- SUPPLIED PASSAGE
══════════

I haven’t written in a while. I've found myself in a rut - a rut that I feared I would fall into given my endless quest for balance in days that are never quite long enough. But, what I have found since exposing myself through this diary is that it is not the lack of time keeping me from posting, it's something a little bit deeper than that and I surprised myself this weekend when I finally saw this blogger's block for what it was.
Fear of acceptance.
Fear of judgement.
Fear of bearing it all.
Fear of breaking through.
Fear of letting the world see exactly who I am.
I love to write. I always have. I’ve never been too impressed with my ability to communicate verbally, but I do feel that when writing I am able to express how I feel with sincerity and a genuine quality, so that if nothing else, my message is completely understood by the reader. Writing about my own feelings also helps me to understand myself more clearly. It is an exercise in personal therapy and development that has helped me through the hard times and enabled me to relish in the good times. So, in the years since discovering my passion for fitness and female empowerment, I have dreamt of having this blog, because I feel I have something to share.
I follow so many fitness and lifestyle bloggers who inspire me, and whose work has encouraged me to take chances that maybe I otherwise wouldn’t have - to try new approaches in health, wellness, motherhood, sisterhood, management, and exercise. I admire these women who have built a following and a level of trust from perfect strangers, and who subject themselves to scrutiny because just maybe they will connect with someone and make a difference in their lives. I follow women who know their percentage of body fat compared to muscle, vegetarians, body builders, yoga instructors, spiritual mentors…women whose posts inspire slimmer waists and booty gains, women who rarely eat sugar, drink alcohol, or purchase anything but organic and I LOVE reading their posts and following the progress that they make toward their own personal goals. Their ambition drives me, and I take inspiration for my own life through each and every one of them. The blogs that I follow make me want to BE more, but they do not make me want to BE anyone other than ME.

══════════

- RECORD EXTRACTS
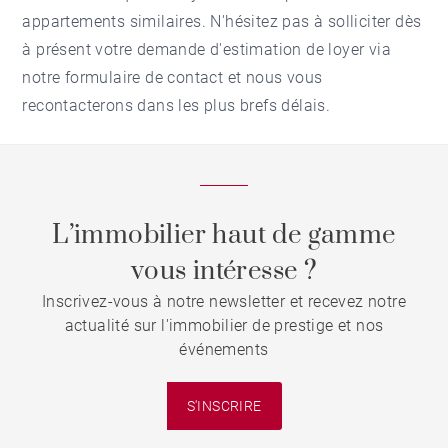
appartements similaires. N'hésitez pas à solliciter dès
à présent votre demande d'estimation de loyer via
notre formulaire de contact et nous vous
recontacterons dans les plus brefs délais.
L’immobilier haut de gamme
vous intéresse ?
Inscrivez-vous à notre newsletter et recevez notre
actualité sur l'immobilier de prestige et nos
événements
S'INSCRIRE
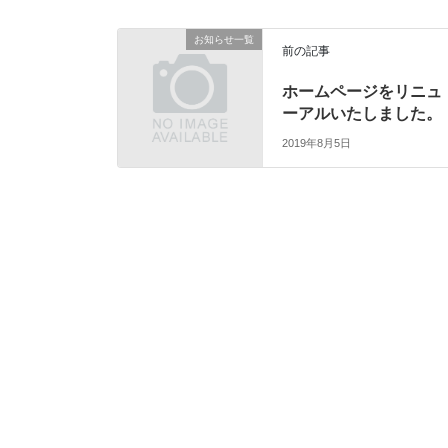
お知らせ一覧
前の記事
ホームページをリニュ
ーアルいたしました。
2019年8月5日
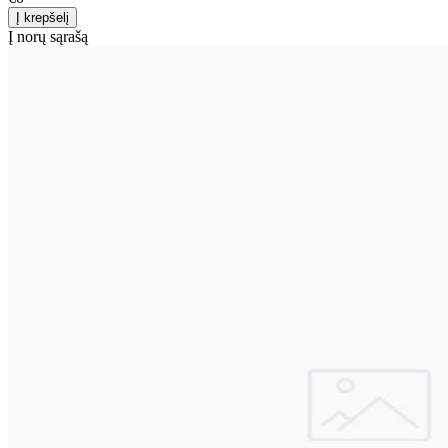
Į norų sąrašą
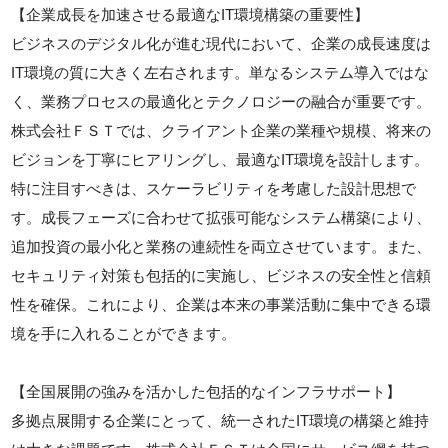
【企業成長を加速させる最適なIT環境構築の重要性】
ビジネスのデジタル化が進む現代において、企業の成長速度は
IT環境の質に大きく左右されます。単なるシステム導入ではな
く、業務プロセスの最適化とテクノロジーの融合が重要です。
株式会社ＦＳＴでは、クライアント企業の業種や規模、将来の
ビジョンを丁寧にヒアリングし、最適なIT環境を設計します。
特に注目すべきは、スケーラビリティを考慮した設計思想で
す。成長フェーズに合わせて拡張可能なシステム構築により、
追加投資の最小化と業務の連続性を両立させています。また、
セキュリティ対策も包括的に実施し、ビジネスの安全性と信頼
性を確保。これにより、企業は本来の事業活動に集中できる環
境を手に入れることができます。
【全国展開の強みを活かした包括的なインフラサポート】
多拠点展開する企業にとって、統一されたIT環境の構築と維持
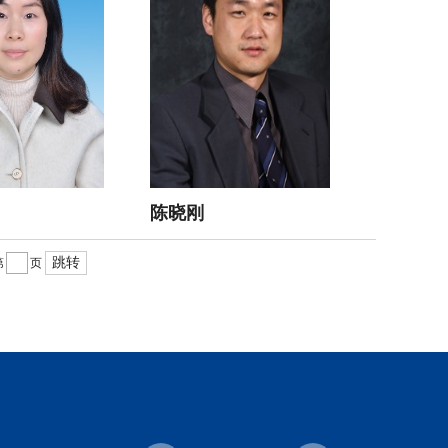
陈晓刚
跳转
第
页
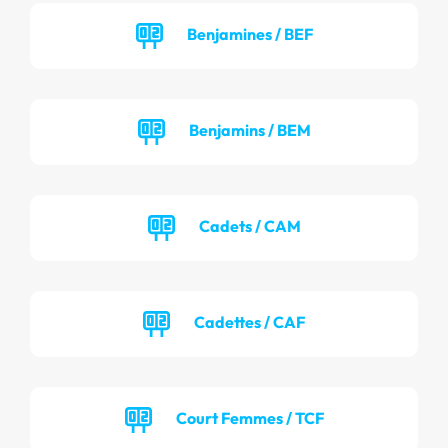
Benjamines / BEF
Benjamins / BEM
Cadets / CAM
Cadettes / CAF
Court Femmes / TCF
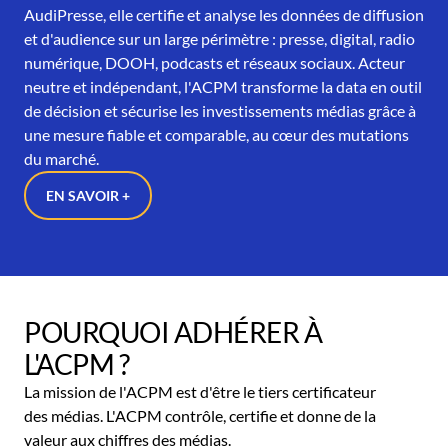
AudiPresse, elle certifie et analyse les données de diffusion
et d'audience sur un large périmètre : presse, digital, radio
numérique, DOOH, podcasts et réseaux sociaux. Acteur
neutre et indépendant, l'ACPM transforme la data en outil
de décision et sécurise les investissements médias grâce à
une mesure fiable et comparable, au cœur des mutations
du marché.
EN SAVOIR +
POURQUOI ADHÉRER À
L'ACPM ?
La mission de l'ACPM est d'être le tiers certificateur
des médias. L'ACPM contrôle, certifie et donne de la
valeur aux chiffres des médias.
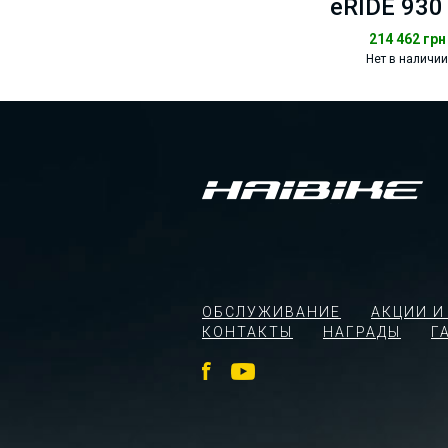
eRIDE 930
214 462
грн
Нет в наличии
ОБСЛУЖИВАНИЕ
АКЦИИ И
КОНТАКТЫ
НАГРАДЫ
Г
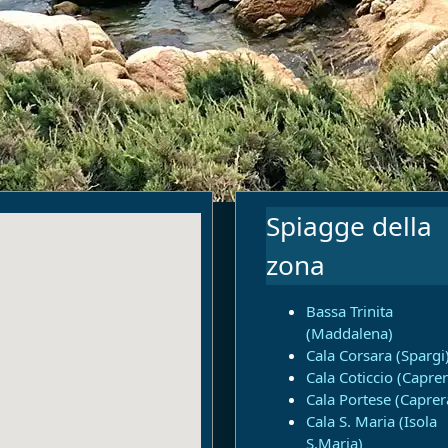
Spiagge della
zona
Bassa Trinita
(Maddalena)
Cala Corsara (Spargi
Cala Coticcio (Caprer
Cala Portese (Caprer
Cala S. Maria (Isola
S.Maria)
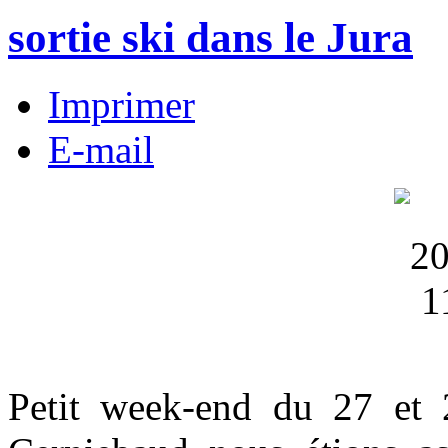
sortie ski dans le Jura
Imprimer
E-mail
Petit week-end du 27 et 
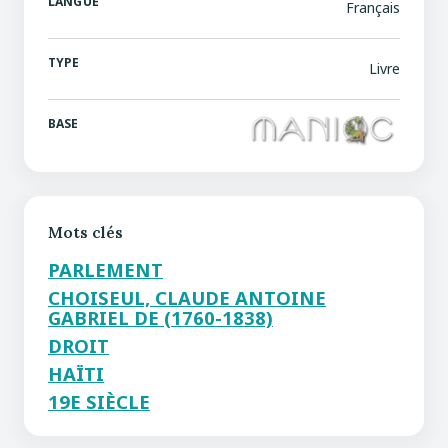
LANGUE
Français
TYPE
Livre
BASE
Mots clés
PARLEMENT
CHOISEUL, CLAUDE ANTOINE
GABRIEL DE (1760-1838)
DROIT
HAÏTI
19E SIÈCLE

══════════

- WHAT TO DO
(1) What does the writer of the blog post say writing about their own feelings helps them do?
(2) Please copy the blog post from "I haven’t written" through "of breaking through.", starting at the first and ending at the second, and swap every "rut" for "slump".

- PROBLEM SOLUTIONS
(1) It helps the writer understand themselves more clearly.

(2)
I haven’t written in a while. I've found myself in a slump - a slump that I feared I would fall into given my endless quest for balance in days that are never quite long enough. But, what I have found since exposing myself through this diary is that it is not the lack of time keeping me from posting, it's something a little bit deeper than that and I surprised myself this weekend when I finally saw this blogger's block for what it was.
Fear of acceptance.
Fear of judgement.
Fear of bearing it all.
Fear of breaking through.